Allow me to relay a cautionary tale.
For years and years I rationalized about my own situation. I hid who I am for my kids. I hid who I am for my spouse. I obsessed over hobbies so that I had no free time to dwell on my situation. I rarely showed emotion, and when I did it was often in the form of anger. I told myself I could never pass. I told myself I am a freak who is being punished.
Yet here I am now transitioning anyway. The children for whom I sacrificed so much? They've stopped speaking to me and cut me off from my grandkids. The spouse for whom I suppressed myself? We're going to divorce eventually anyway.

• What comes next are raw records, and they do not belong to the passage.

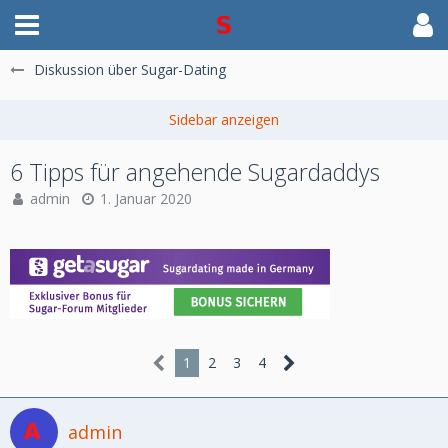
Diskussion über Sugar-Dating
6 Tipps für angehende Sugardaddys
admin
1. Januar 2020
1
2
3
4
admin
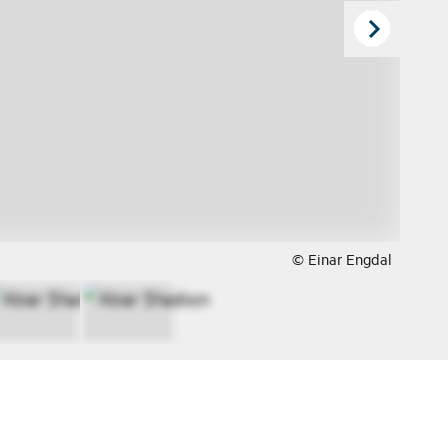
© Einar Engdal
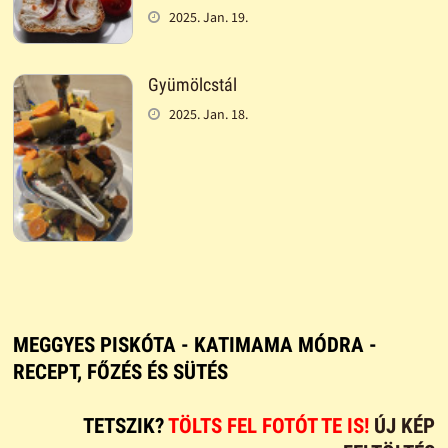
2025. Jan. 19.
Gyümölcstál
2025. Jan. 18.
MEGGYES PISKÓTA - KATIMAMA MÓDRA -
RECEPT, FŐZÉS ÉS SÜTÉS
TETSZIK?
TÖLTS FEL FOTÓT TE IS!
ÚJ KÉP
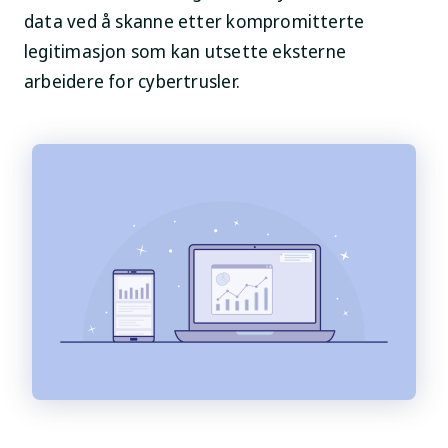
data ved å skanne etter kompromitterte
legitimasjon som kan utsette eksterne
arbeidere for cybertrusler.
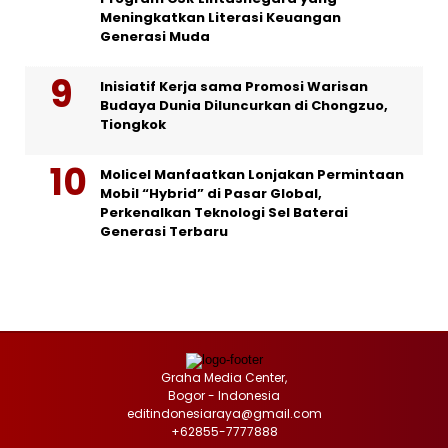
Meningkatkan Literasi Keuangan
Generasi Muda
Inisiatif Kerja sama Promosi Warisan
Budaya Dunia Diluncurkan di Chongzuo,
Tiongkok
Molicel Manfaatkan Lonjakan Permintaan
Mobil “Hybrid” di Pasar Global,
Perkenalkan Teknologi Sel Baterai
Generasi Terbaru
Graha Media Center,
Bogor - Indonesia
editindonesiaraya@gmail.com
+62855-7777888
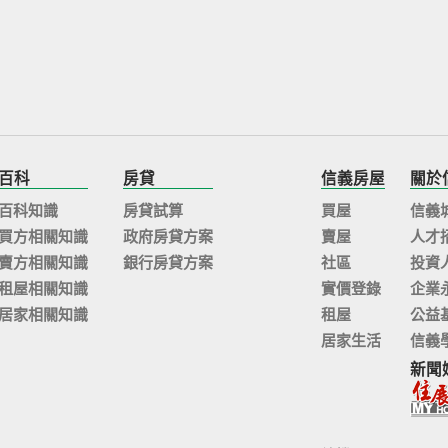
百科
房貸
信義房屋
關於
百科知識
房貸試算
買屋
信義
買方相關知識
政府房貸方案
賣屋
人才
賣方相關知識
銀行房貸方案
社區
投資
租屋相關知識
實價登錄
企業
居家相關知識
租屋
公益
居家生活
信義
新聞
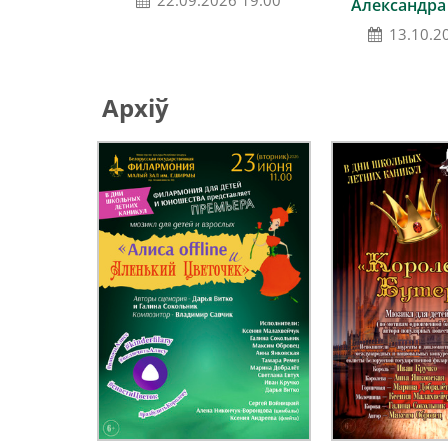
22.09.2026 19:00
Александра
13.10.2
Архіў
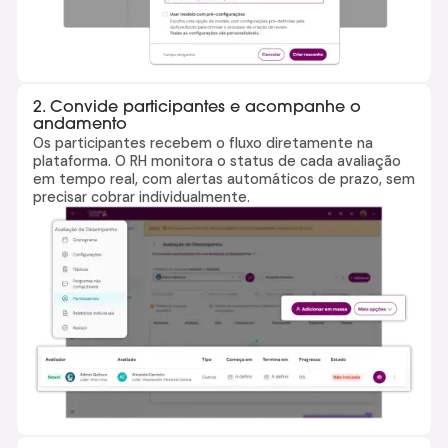
2. Convide participantes e acompanhe o
andamento
Os participantes recebem o fluxo diretamente na
plataforma. O RH monitora o status de cada avaliação
em tempo real, com alertas automáticos de prazo, sem
precisar cobrar individualmente.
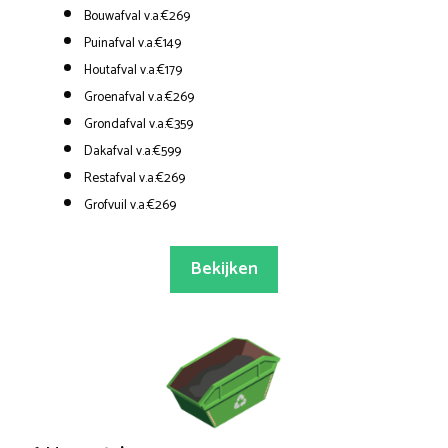
Bouwafval v.a.€269
Puinafval v.a.€149
Houtafval v.a.€179
Groenafval v.a.€269
Grondafval v.a.€359
Dakafval v.a.€599
Restafval v.a.€269
Grofvuil v.a.€269
Bekijken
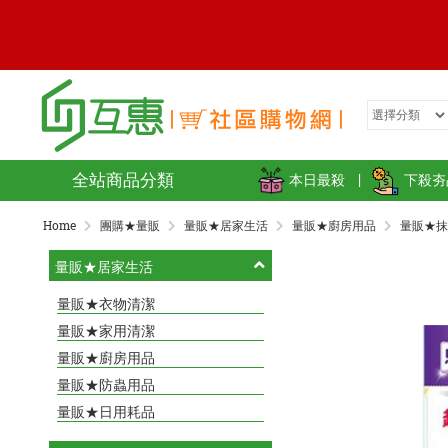
全站商品分類
本日最殺
|
下殺夯
Home
團購★量販
量販★居家生活
量販★廚房用品
量販★抹
量販★居家生活
量販★衣物清潔
量販★家用清潔
量販★廚房用品
量販★防蟲用品
量販★日用耗品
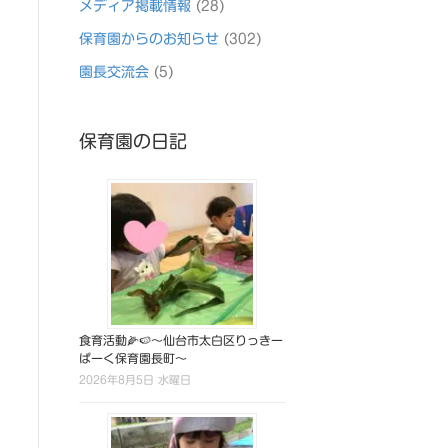
メディア掲載情報
(28)
保育園からのお知らせ
(302)
園長交流会
(5)
保育園の日記
食育活動🌽🍉～仙台市太白区りっきー
ぱーく保育園長町～
2026年8月5日 水曜日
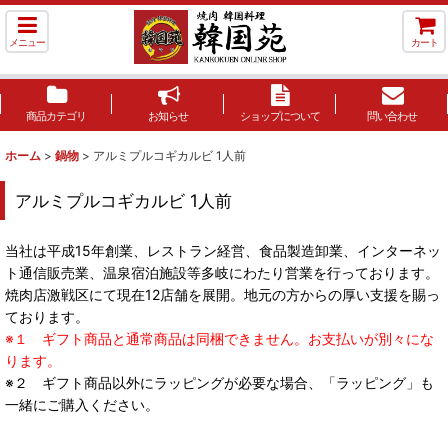
メニュー
カート
商品カテゴリ
お知らせ
ショップについて
問い合わせ
ホーム
>
鍋物
>
アルミプルコギカルビ 1人前
アルミプルコギカルビ 1人前
当社は平成15年創業、レストラン経営、食品製造卸業、インターネッ
ト通信販売業、温泉宿泊施設等多岐にわたり営業を行っております。
焼肉店激戦区にて現在12店舗を展開。地元の方からの厚い支援を賜っ
ております。
※１ ギフト商品と通常商品は同梱できません。お支払いが別々にな
ります。
※２ ギフト商品以外にラッピングが必要な場合、「ラッピング」も
一緒にご購入ください。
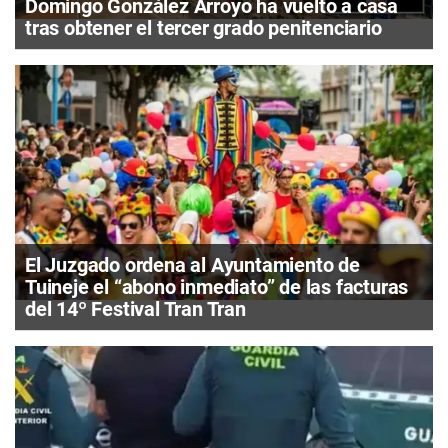
Domingo González Arroyo ha vuelto a casa
tras obtener el tercer grado penitenciario
El Juzgado ordena al Ayuntamiento de
Tuineje el “abono inmediato” de las facturas
del 14º Festival Tran Tran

One of my adult children went so far as to say he wished I'd been successful in pursuing suicide, that me killing myself would have been "easier" on him (and his wife, who is freaked out about me).
I didn't transition for my wife, because I loved her, but when I reached the point where I had to do it, or die, I learned that she had never really loved me, had had affairs, and considered me "a penis and a paycheck" and not a very good one at that. (That phrase was actually thrown at me during one of her outbursts.) We stay together now because splitting up would be economically harsh, while she returns to school to freshen her skill set. Then we'll divorce. And despite her making noises about staying "friends", I don't expect her to speak to me except extremely rare instances. She's been lying too, for years, and even when I know she's lying now she is so used to lying to me that she just does it anyway.
So I rationalized just like I read in so many posts here. I was "stoic". I was the one who rarely smiled. Friends joked about how few pictures they had of me ever smiling. My temper would flare and worry some people. And I obsessed over external things, to distract myself from who I really am. For example, I threw myself at youth soccer so much that after 8 years, I was a nationally certified coach and knew almost every kid from the age of 9 to 19 in our soccer club, having coached most of them at one point or another. Do you know how rare nationally certified youth soccer coaches are? I had other obsessions too, each lasting years and eating up large amounts of my time to keep me from slipping further into my own darkness.
And yet here I am, a 56 year old transitioner whose lies and rationalizations eventually led to a precipice - end it all or be myself.
So I am going to say this again - if you can truly be at peace with yourself without transitioning, I am glad for you. But if you are suffering now while denying yourself and rationalizing about yourself, you are on a dangerous road, a very very dangerous road. And if you find that road leading to a question of living or dying, please turn away from that road. No spouse, no child, no rationalization is worth your life.
I wish every one of you not transitioning the best of luck and happiness. But somehow, I fear that some of you will still end up being me all over again someday. And I can say with complete honesty that denying myself for others was the worst mistake of my life. I pray it does not become that for each of you.